Goal of the exercise:
Print back each record unchanged, without pictures.

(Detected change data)
□ □ □ □ □

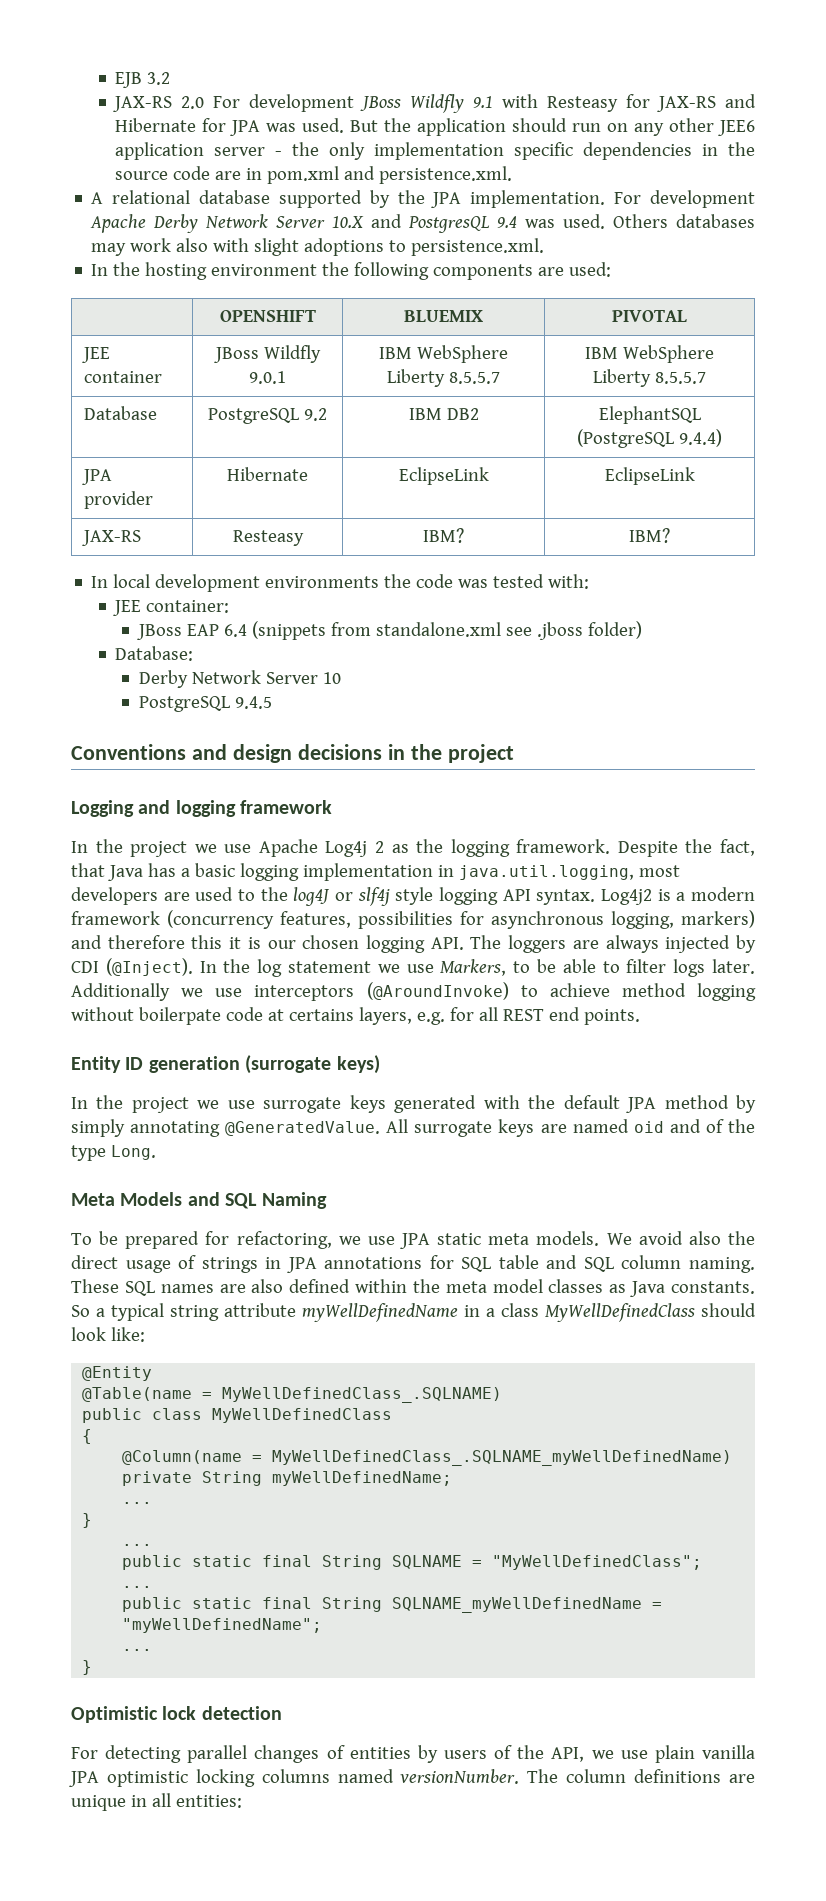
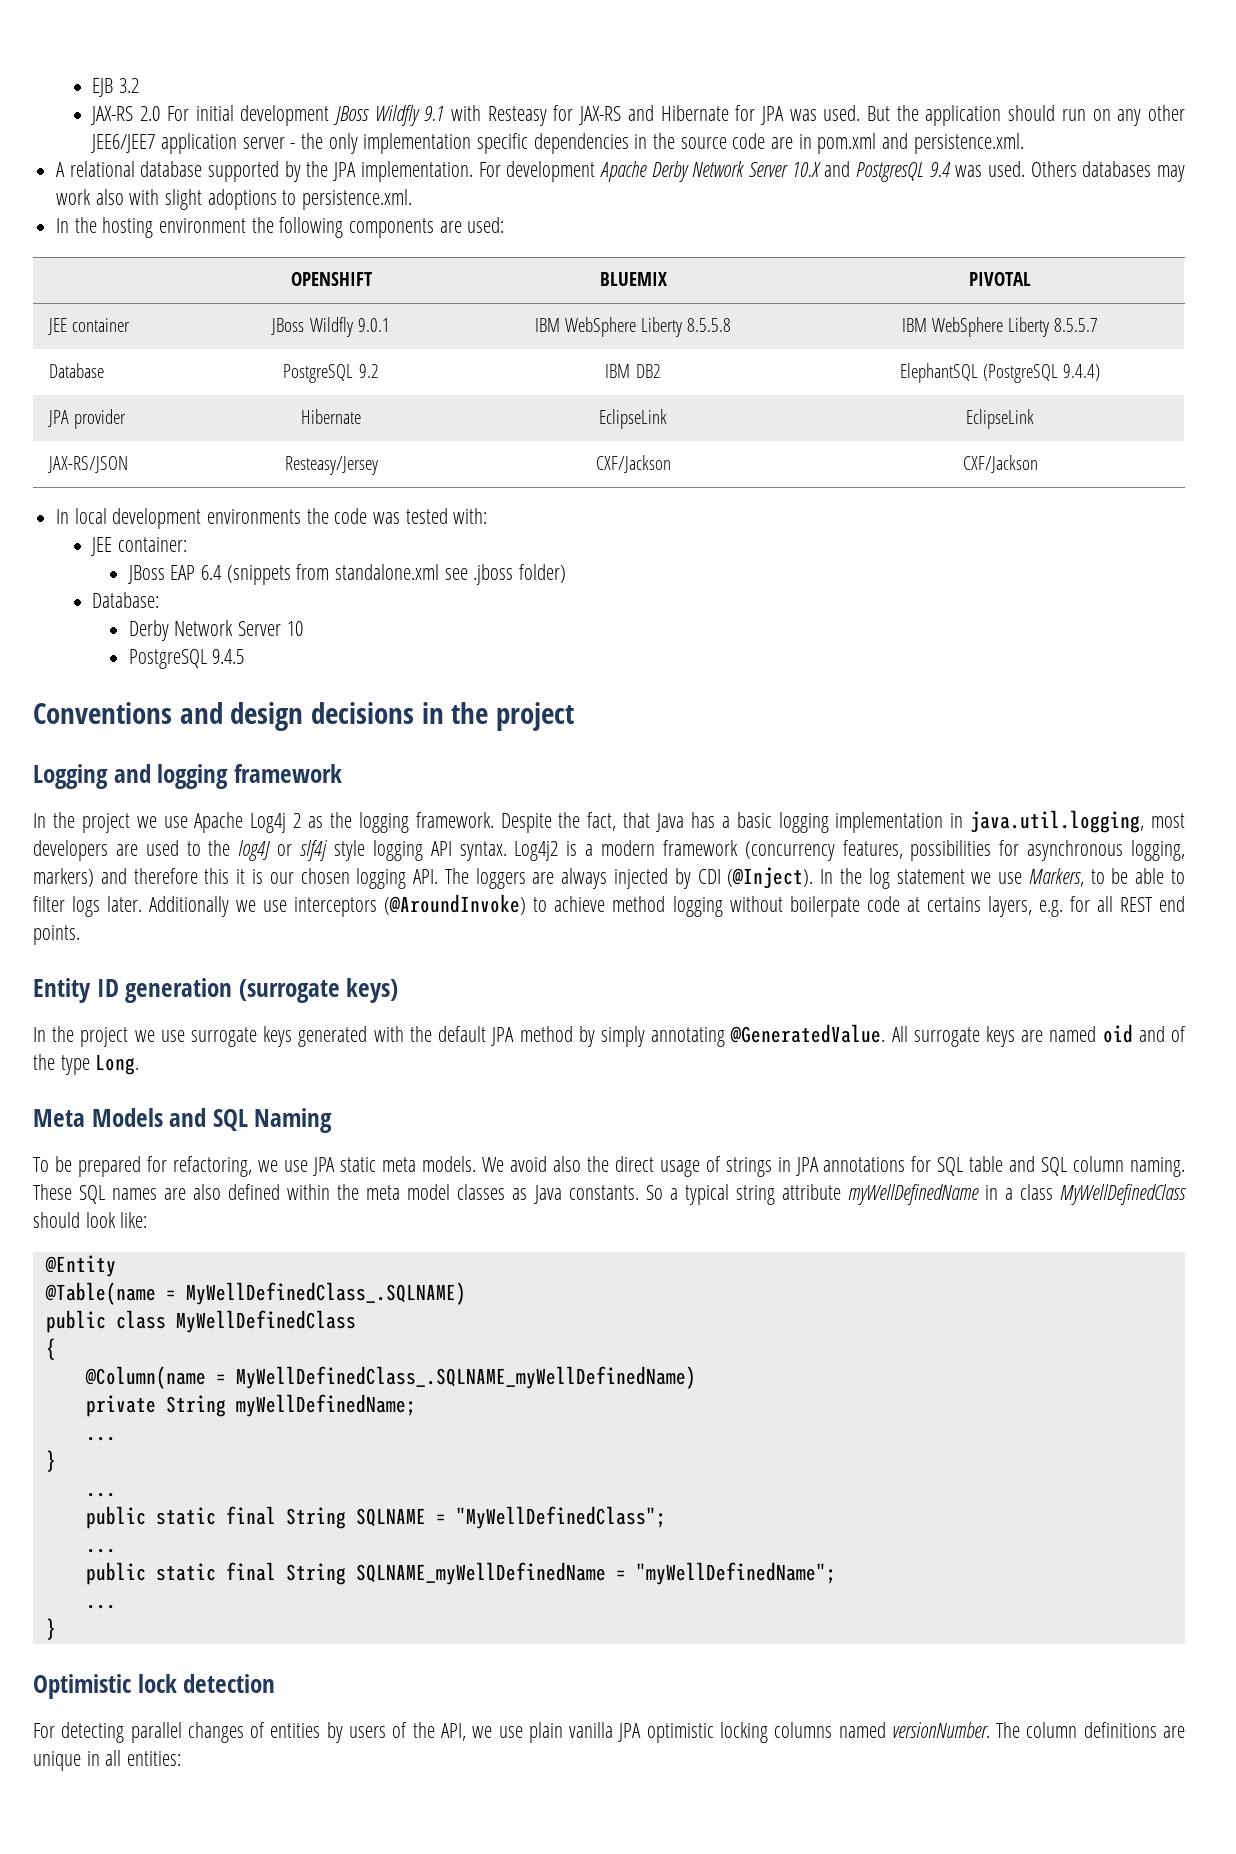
(241, 102) none -> [195,105,234,121] initial
[718,120,755,136] JEE6 -> [91,134,156,153] JEE6/JEE7
[448,372,500,384] 8.5.5.7 -> [687,318,732,332] 8.5.5.8
[81,530,141,546] [232,530,304,546] [423,528,465,543] [629,528,670,543] JAX-RS | Resteasy | IBM? | IBM? -> [47,456,128,473] [284,456,378,475] [595,455,671,473] [962,455,1038,473] JAX-RS/JSON | Resteasy/Jersey | CXF/Jackson | CXF/Jackson

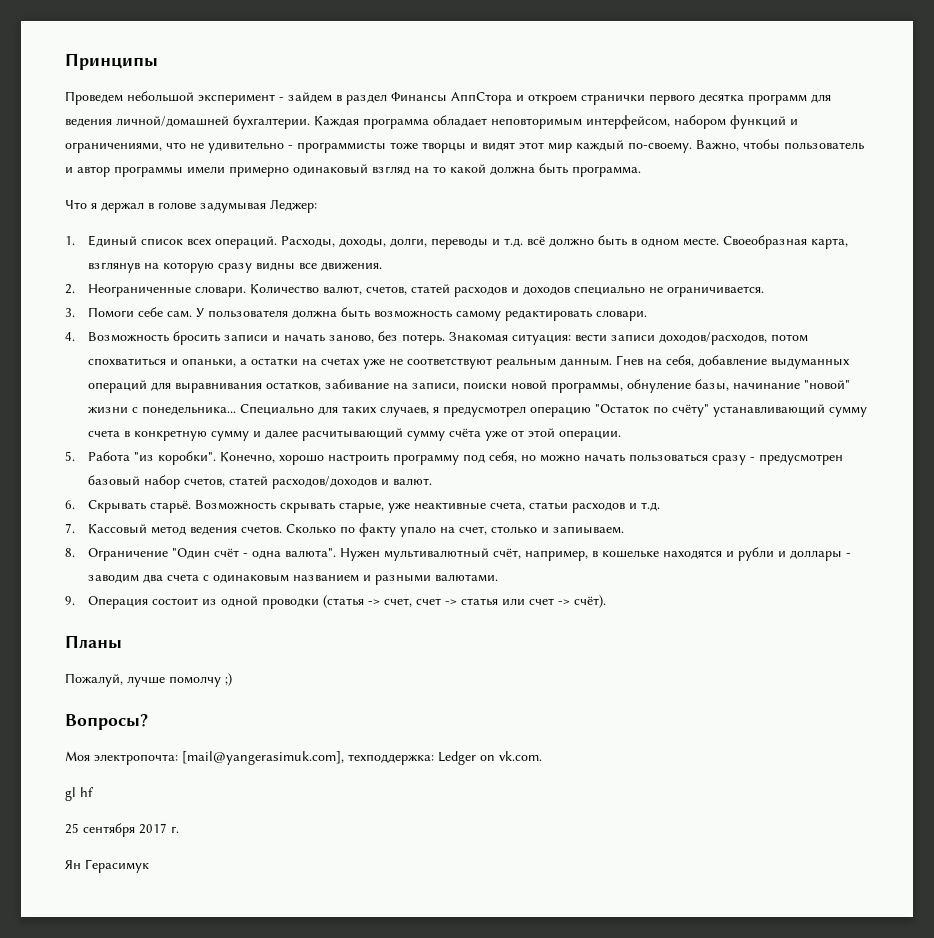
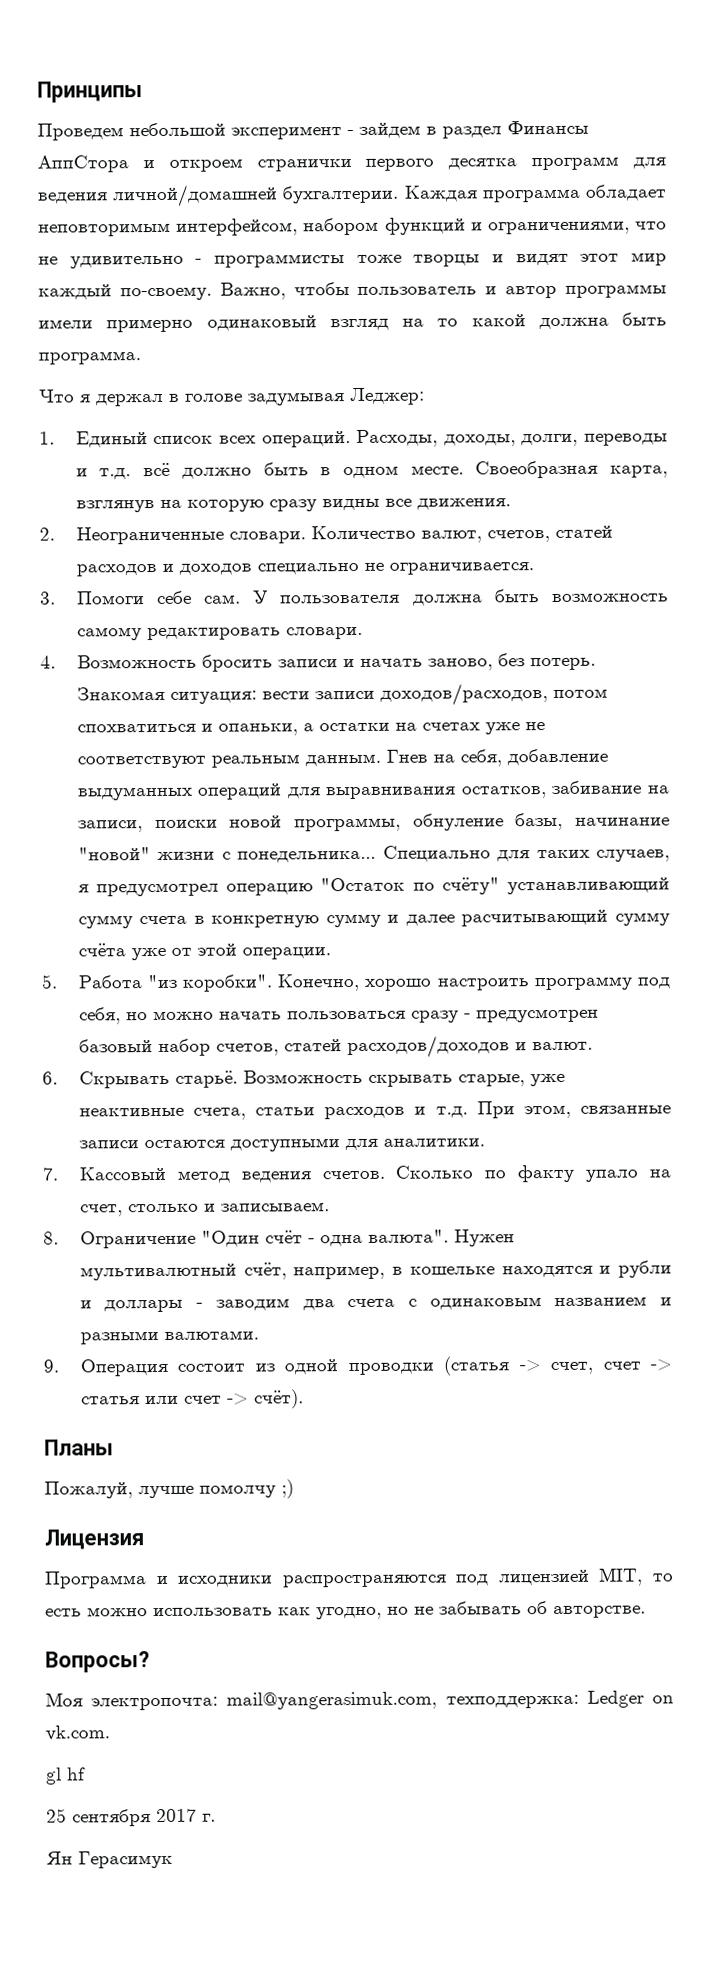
(661, 506) none -> [476,1101,671,1119] [78,1138,485,1152] При этом, связанные записи остаются доступными для аналитики.
[553,526,625,534] запиываем. -> [220,1202,330,1212] записываем.
(232, 679) none -> [44,1529,144,1550] [44,1567,674,1589] [45,1601,646,1620] // Лицензия // Программа и исходники распространяются под лицензией MIT, то есть можно использовать как угодно, но не забывать об авторстве.
[182,751,344,765] [mail@yangerasimuk.com], -> [226,1691,438,1710] mail@yangerasimuk.com,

□ □ □ □ □

Exercise answer:
(241, 102) none -> [195,105,234,121] initial
[718,120,755,136] JEE6 -> [91,134,156,153] JEE6/JEE7
[448,372,500,384] 8.5.5.7 -> [687,318,732,332] 8.5.5.8
[81,530,141,546] [232,530,304,546] [423,528,465,543] [629,528,670,543] JAX-RS | Resteasy | IBM? | IBM? -> [47,456,128,473] [284,456,378,475] [595,455,671,473] [962,455,1038,473] JAX-RS/JSON | Resteasy/Jersey | CXF/Jackson | CXF/Jackson

(661, 506) none -> [476,1101,671,1119] [78,1138,485,1152] При этом, связанные записи остаются доступными для аналитики.
[553,526,625,534] запиываем. -> [220,1202,330,1212] записываем.
(232, 679) none -> [44,1529,144,1550] [44,1567,674,1589] [45,1601,646,1620] // Лицензия // Программа и исходники распространяются под лицензией MIT, то есть можно использовать как угодно, но не забывать об авторстве.
[182,751,344,765] [mail@yangerasimuk.com], -> [226,1691,438,1710] mail@yangerasimuk.com,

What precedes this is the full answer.